So here we are, going into week 10 of chemo. How has it been going? Thankfully, not too bad. Life goes on. Bills get paid, groceries get bought and errands get done. Yet there is something different. Sometimes you just can’t put your finger on it but you feel it deep in your soul, way down in your heart. It’s a feeling that this sadness will never go away.
In the last piece that I wrote, I mentioned we had been to the Cancer Wellness Centre. We have not been back. My husband (who has lung cancer) doesn’t want to go. I am not sure why. Is it because he just doesn’t want to get involved with other people who have cancer? Or is it because he is just too tired? Maybe both.
Cancer treatments have come a long way, or so I am told. I am not so sure this is true. I see a tremendous difference in my husband’s energy level and in his strength. It used to be me that was always trying to catch up to him, but not anymore. And now, the weeks have gone by and we are going into week 10 on Tuesday. The difference from week to week becomes more real. There is the fatigue, the lack of appetite, the loss of hair and this deep sadness that strangles you at times.
He is given two chemo drugs every week, cisplatin (Platinol) and vinorelbine (Navelbine). On top of that, he is on a blood thinner, three kinds of anti-nausea drugs and now has to inject himself with a drug that helps produce white blood cells. Who knew that the drugs to keep the nasty nausea at bay had such horrific side effects or that they were originally used to treat psychosis. The more you read the more you know, as they say, and the more I read about this horrible disease and its treatment, the more stunned I am at how toxic it all is.

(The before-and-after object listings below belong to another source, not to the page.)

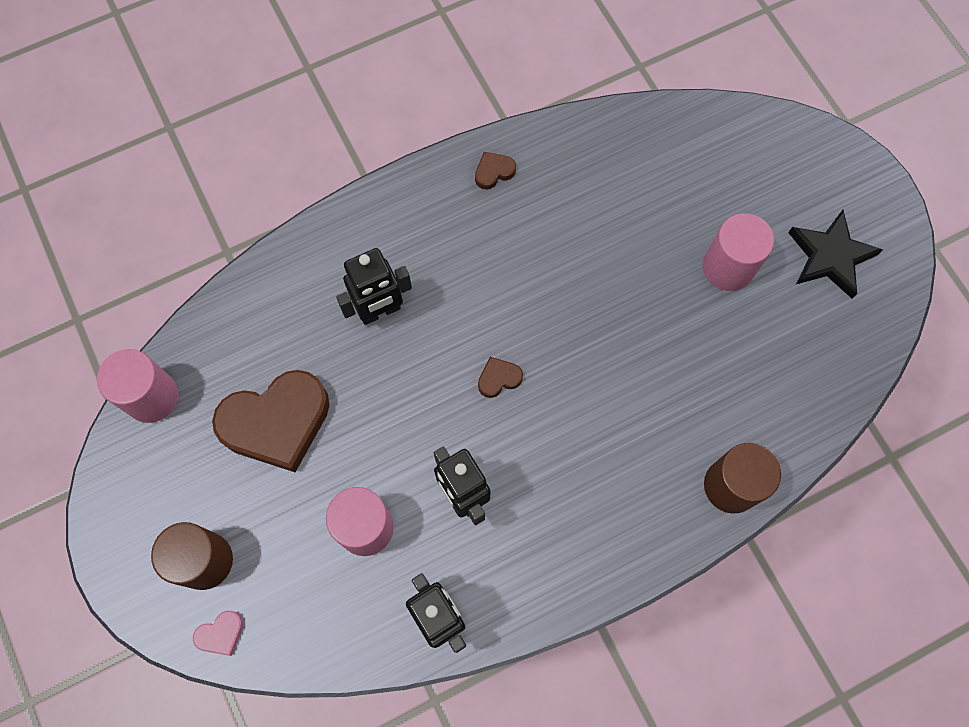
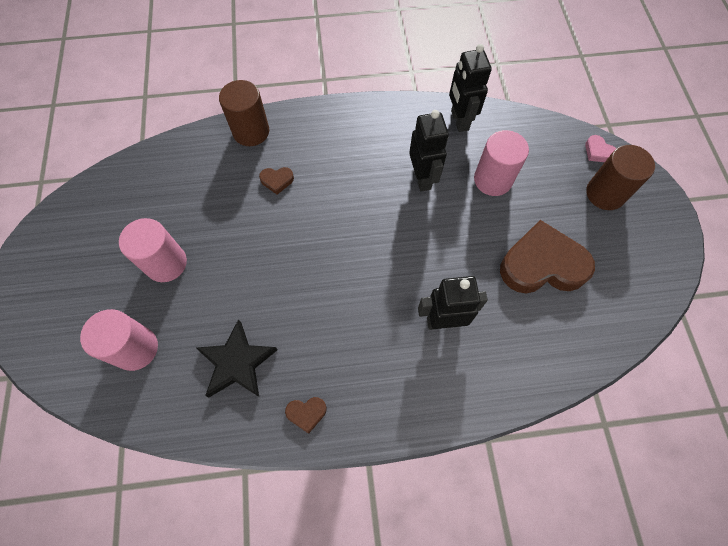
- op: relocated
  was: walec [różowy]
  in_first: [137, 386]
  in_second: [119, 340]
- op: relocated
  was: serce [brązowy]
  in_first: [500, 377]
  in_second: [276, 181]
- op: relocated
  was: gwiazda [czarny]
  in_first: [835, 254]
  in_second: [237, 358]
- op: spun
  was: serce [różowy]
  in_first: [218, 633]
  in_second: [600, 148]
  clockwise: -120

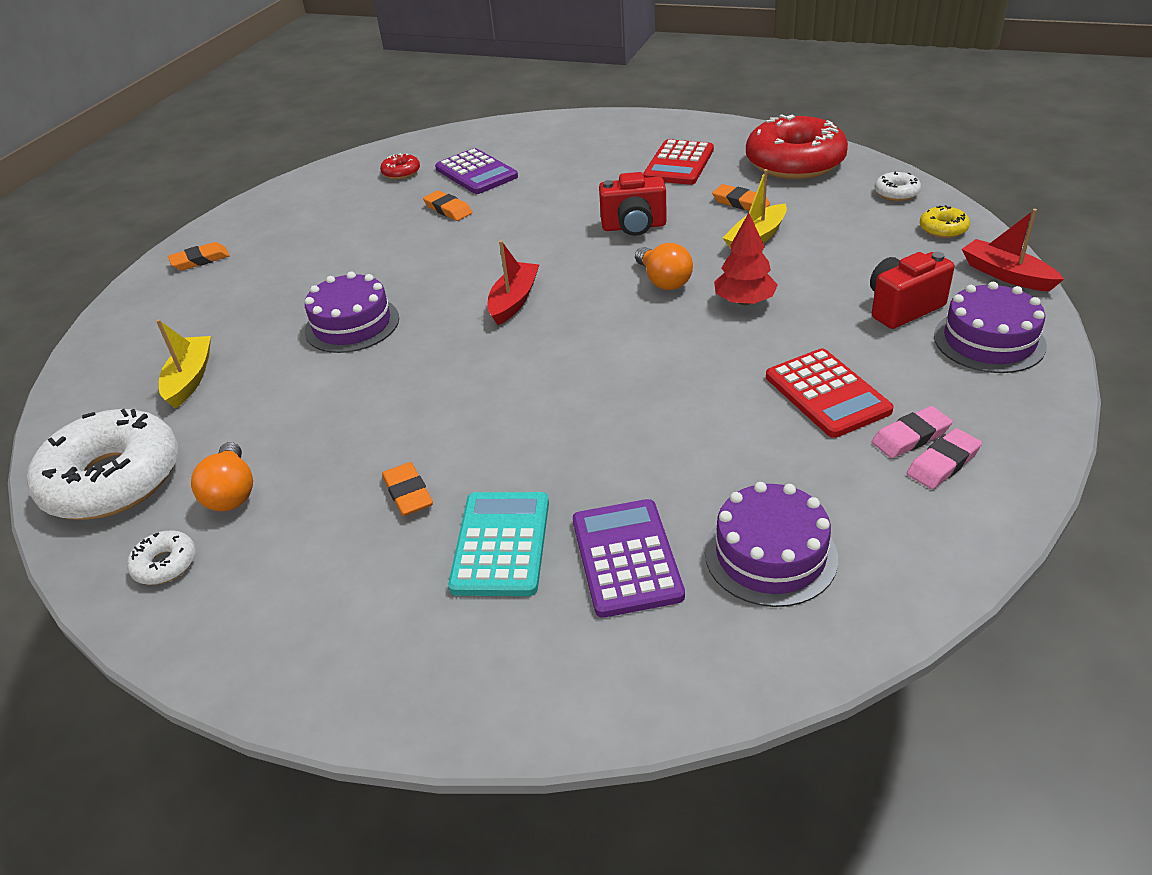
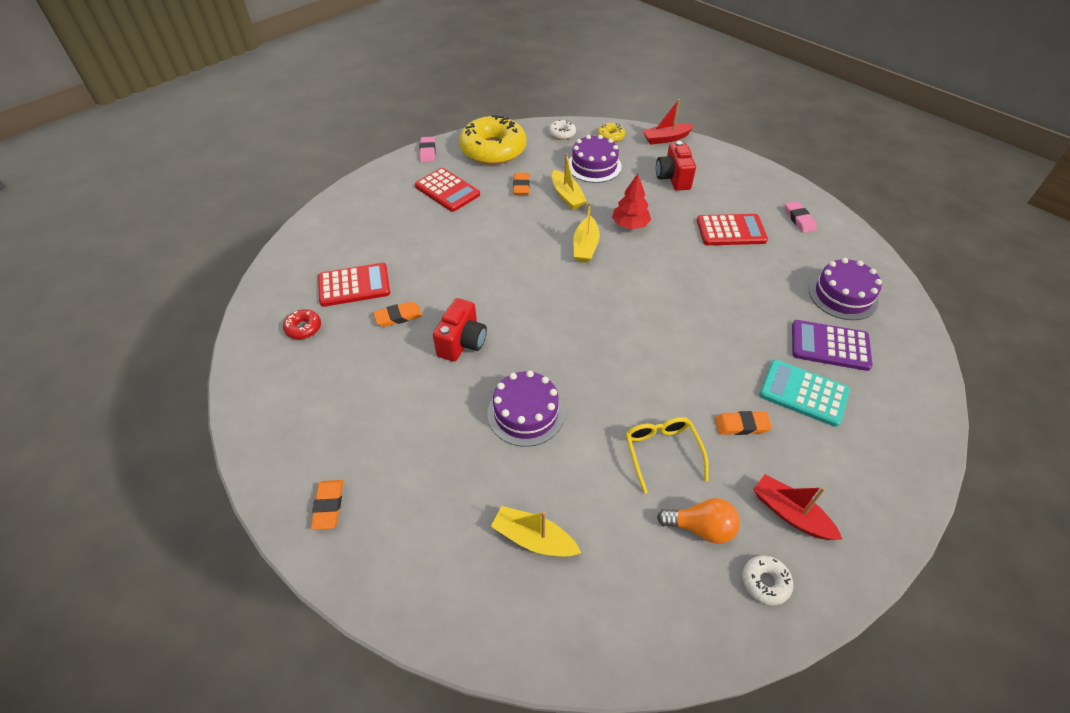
- op: missing
  was: donut [biały]
  in_first: [102, 464]
- op: appeared
  now: okulary [żółty]
  in_second: [667, 455]
- op: relocated
  was: łódka [czerwony]
  in_first: [513, 282]
  in_second: [797, 507]
- op: relocated
  was: aparat fotograficzny [czerwony]
  in_first: [633, 204]
  in_second: [460, 330]
- op: relocated
  was: gumka do mazania [różowy]
  in_first: [912, 432]
  in_second: [428, 149]
- op: relocated
  was: tort [fioletowy]
  in_first: [990, 327]
  in_second: [595, 159]
- op: exchanged
  was: żarówka [pomarańczowy]
  now: łódka [żółty]
  in_first: [664, 266]
  in_second: [586, 232]
- op: colour
  was: kalkulator [fioletowy]
  now: kalkulator [czerwony]
  in_first: [476, 171]
  in_second: [354, 285]
- op: colour
  was: donut [czerwony]
  now: donut [żółty]
  in_first: [797, 146]
  in_second: [492, 140]
- op: spun
  was: gumka do mazania [pomarańczowy]
  in_first: [741, 197]
  in_second: [521, 184]
  clockwise: -60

We had a most horrific moment two weeks ago when my husband woke up from a nap and his arm was blue. He immediately drove himself to the hospital and went straight to oncology. They told him he had to go to emergency because he might have a blood clot. When my husband arrived at emergency, they told him to take a number and wait. He decided that this was not an option and went back to the oncology ward. They then called down to emergency and told them that he had to be seen right away! That worked. What kind of people would let a man with a blue arm and who has cancer wait around to see if he would have a stroke or not? So they took him through emergency, admitted him, got him a room and administered blood thinners for 48 hours. The blue arm incident has so far been the most devastating and horrible thing that has happened to him while undergoing treatment. Thankfully he did not suffer any other complications from it.

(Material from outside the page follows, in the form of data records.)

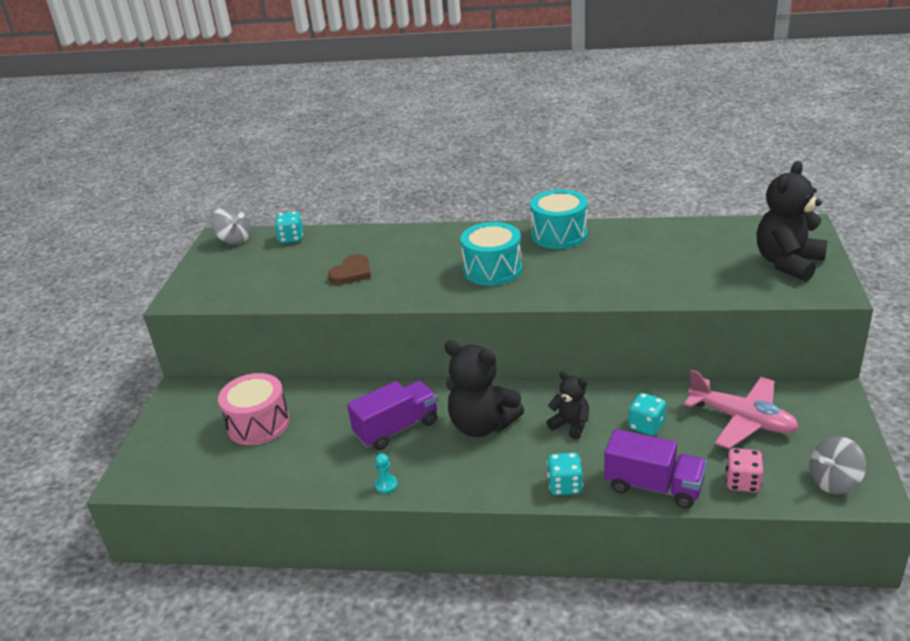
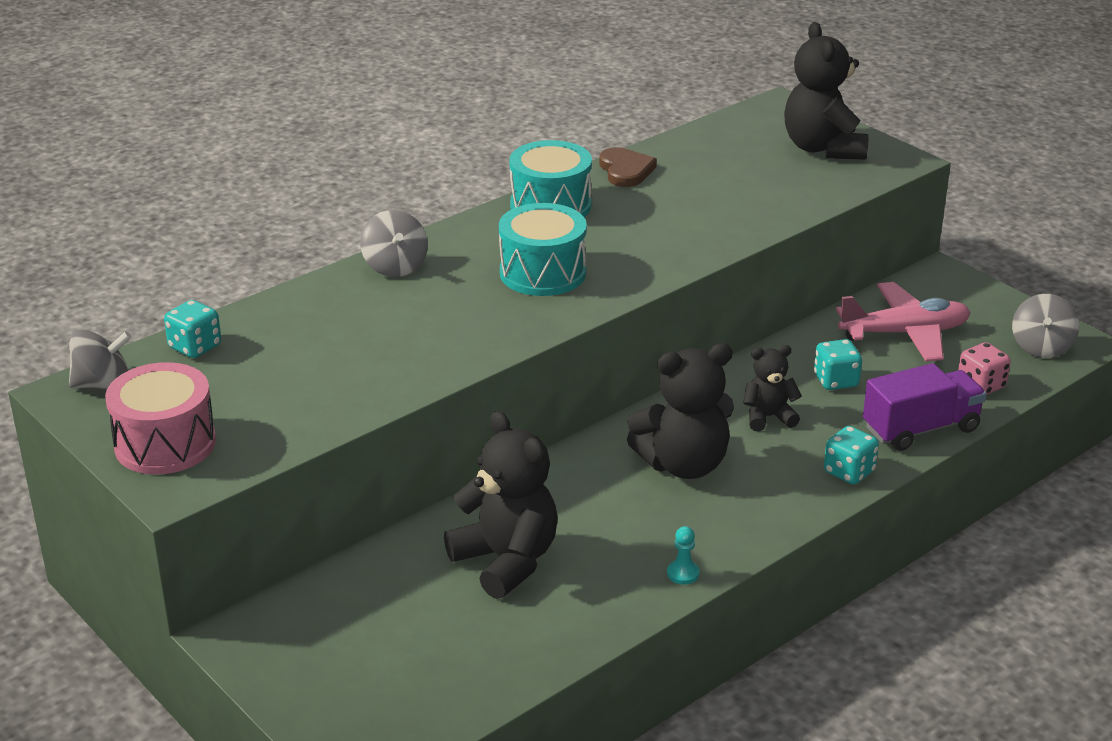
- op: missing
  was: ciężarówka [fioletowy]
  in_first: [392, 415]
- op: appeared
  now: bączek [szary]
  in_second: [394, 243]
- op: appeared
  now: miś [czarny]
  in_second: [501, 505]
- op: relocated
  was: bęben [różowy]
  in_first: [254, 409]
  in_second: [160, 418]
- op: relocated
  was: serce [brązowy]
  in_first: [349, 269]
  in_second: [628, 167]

We are now going into the last half of the game; a game that, frankly, I do not want to play anymore. This is life and death. It is so difficult and so sad to watch someone in pain. Words are difficult to find. I say “Are you okay?” to my husband a lot. I hope that if he wasn’t okay he would tell me. But I find he keeps a lot of things to himself. That’s okay too, whatever you need to do to fight this horrific disease. But it’s lonely, I feel cut off from him, as though he’s already gone. Silly, isn’t it? But I feel like I did when my mother was diagnosed with Alzheimer’s disease – little pieces of her would slowly disappear. Cancer, it seems, does the same thing to a person.
I don’t want pity. Nor does my husband; he would be the last one to want anyone to feel sorry for him. His cancer is a personal battle that he has to fight every day. I cannot pretend to know what it feels like to be the one to be sick. I can only tell you how I feel about living with someone who has cancer. It robs you of your spirit some days, and tears will often well up and crazy thoughts will pass through your brain. But the love you have for that person just gets bigger and stronger and you watch as they fight every day to stay calm, to be happy, to try and be normal. While the world goes on outside the space we keep, the bond of husband and wife, through sickness and in health, resonates in my mind. And though children and friends are there, they do not know and could never know the deepest pain that sneaks up on you at the most inopportune times and squeezes every last ounce of joy from you.
Who knew this was going to be how we would spend our ‘golden years’. I am grateful for the love of my husband and our children and pray that once ’16’ is done we can put all of this behind us and move on to more joyful and happy days!